Bad men can kill him, exile him, or deprive him of his rights, but the evil of seeking injustice inflicts a greater injury on the criminal than the victim: it blinds them to the path which leads to virtue.

                        What does he mean when he refers to himself as a gadfly?

Like an irritating bug, he stirs the lazy horse to life; such a man is a gift from the gods to the state.

(p. 308)            What punishment does Socrates suggest the jury use against him?

                                    Reward him for his service to the state.

                        Why doesn’t he fear death?

                                    Why should he fear something about which he knows nothing?

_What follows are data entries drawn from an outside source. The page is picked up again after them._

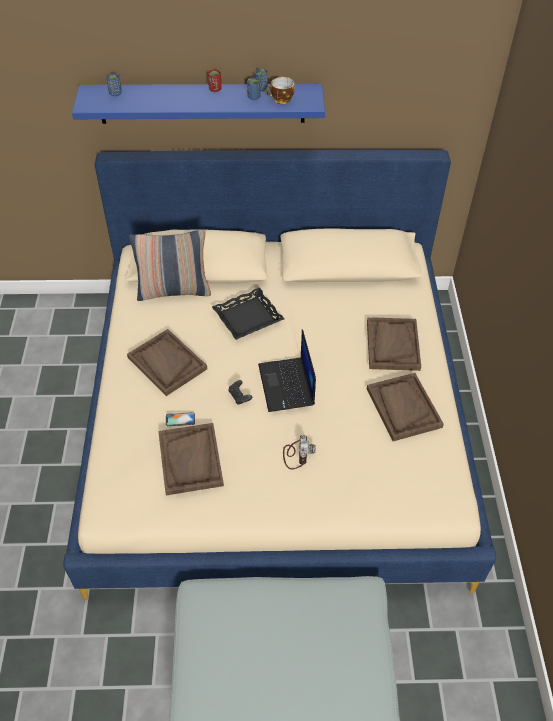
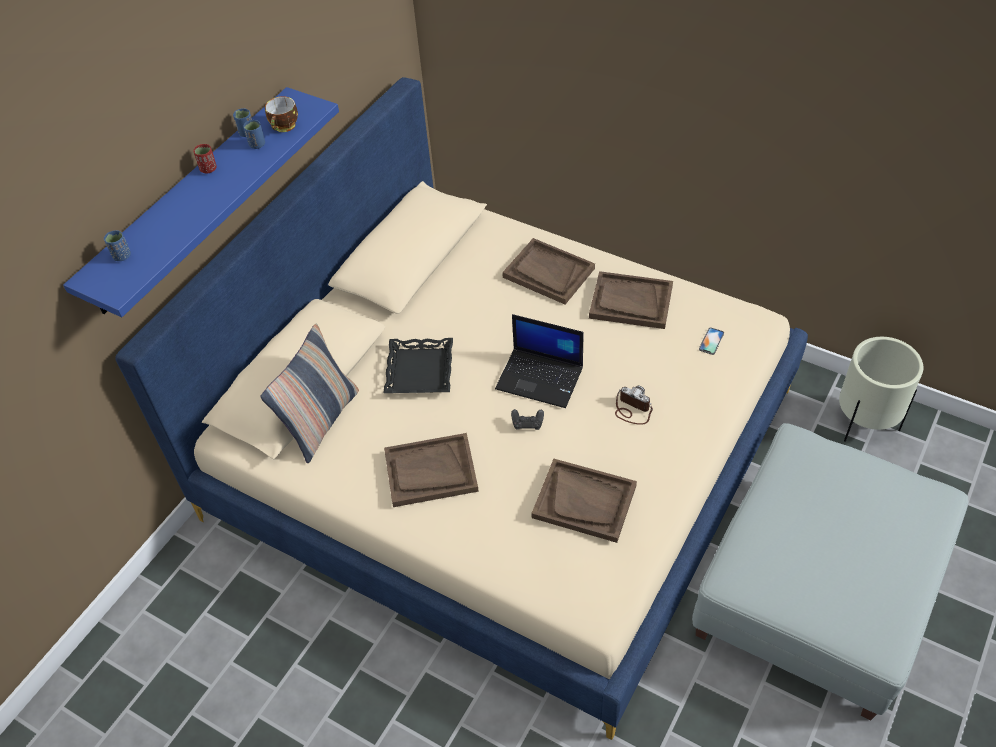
camera: 55 degrees left, 0 degrees up
phone [166,412,195,426] -> phone moved to [699,327,724,355]
none -> beige planter [839,337,923,442]

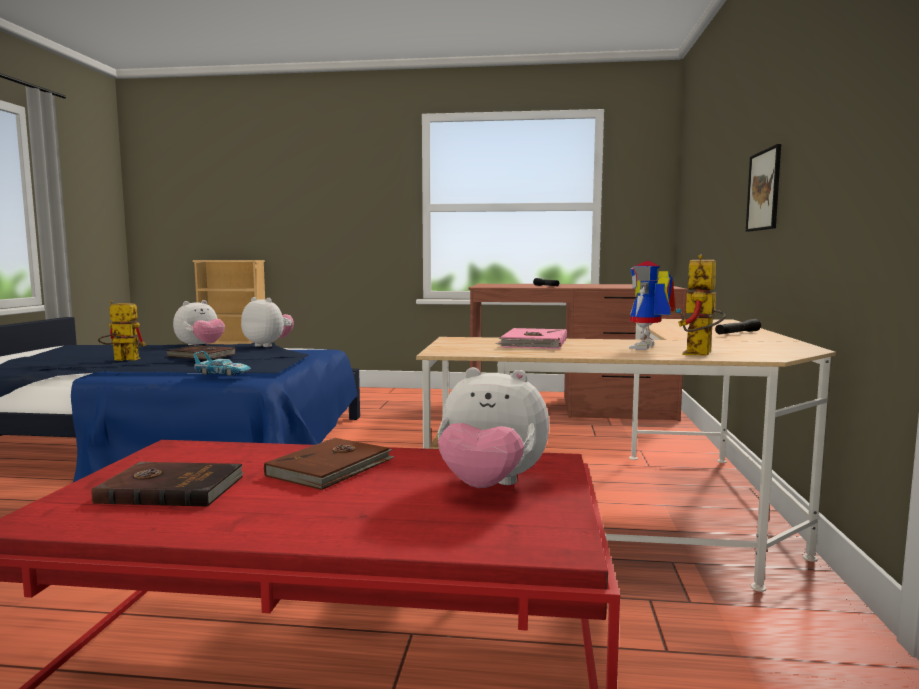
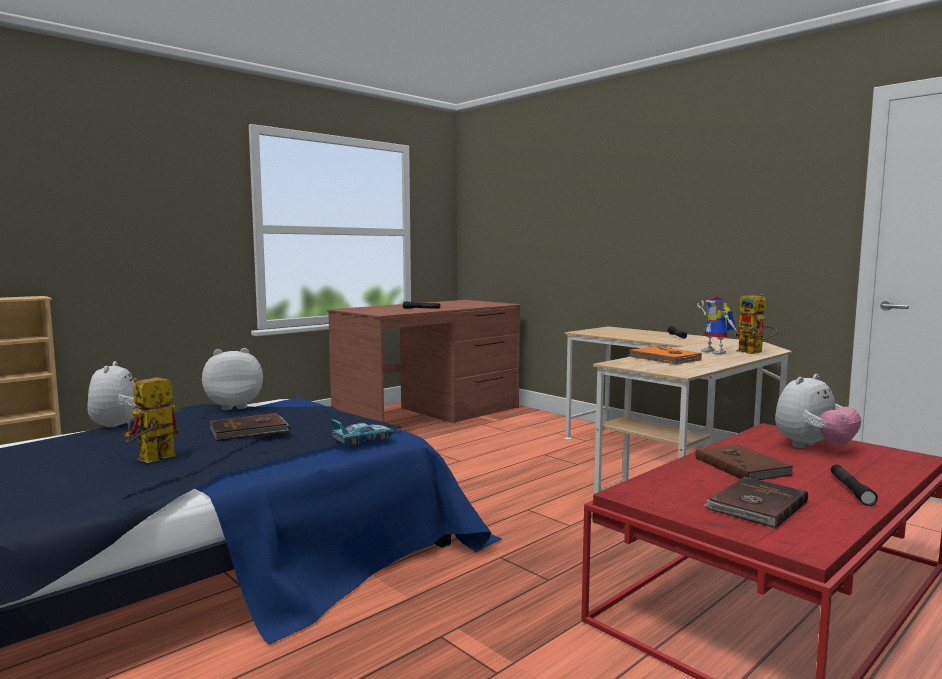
camera: 50 degrees left, 0 degrees up
pink book [496,328,567,349] -> orange book [629,346,702,364]
picture [746,144,781,232] -> none
none -> black flashlight [831,465,878,506]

(p. 310)                               How does Socrates define the greatest good of man?

Daily discourse to discover virtue is the greatest good.
The unexamined life is no life for a human being.

How does the jury vote in the penalty phase? Why?

            For death. They are angry at Socrates’ insolence.

How does Socrates respond?

            You condemn me because I would not plead for my life.
He would rather die having spoken after his own manner, than speak in their manner and live.
            The difficulty is not to avoid death but to avoid unrighteousness.

(p. 311)                               How can Socrates reason that his persecutors will suffer more from his death than he will?

They evade a true account of their thoughts and deeds, and the young will condemn them for it.

                        How can he be so sure that what will happen will be for the best?

His inner voice, his oracle, never halted him in his path during the whole course of the trial, so what has happened to him must be for the good.

                        Why must death be good?

It is either unconscious oblivion or a journey to be reunited with friends in a place where he will not be punished for pursuing the truth.

(325-26)                    How did they execute the man?

By making him drink hemlock. He refuses to attempt an escape because of his respect for the laws of the city.

What were Socrates’ last words?

                                  He asks his friend Crito to repay Aesculpius the cock he owes him.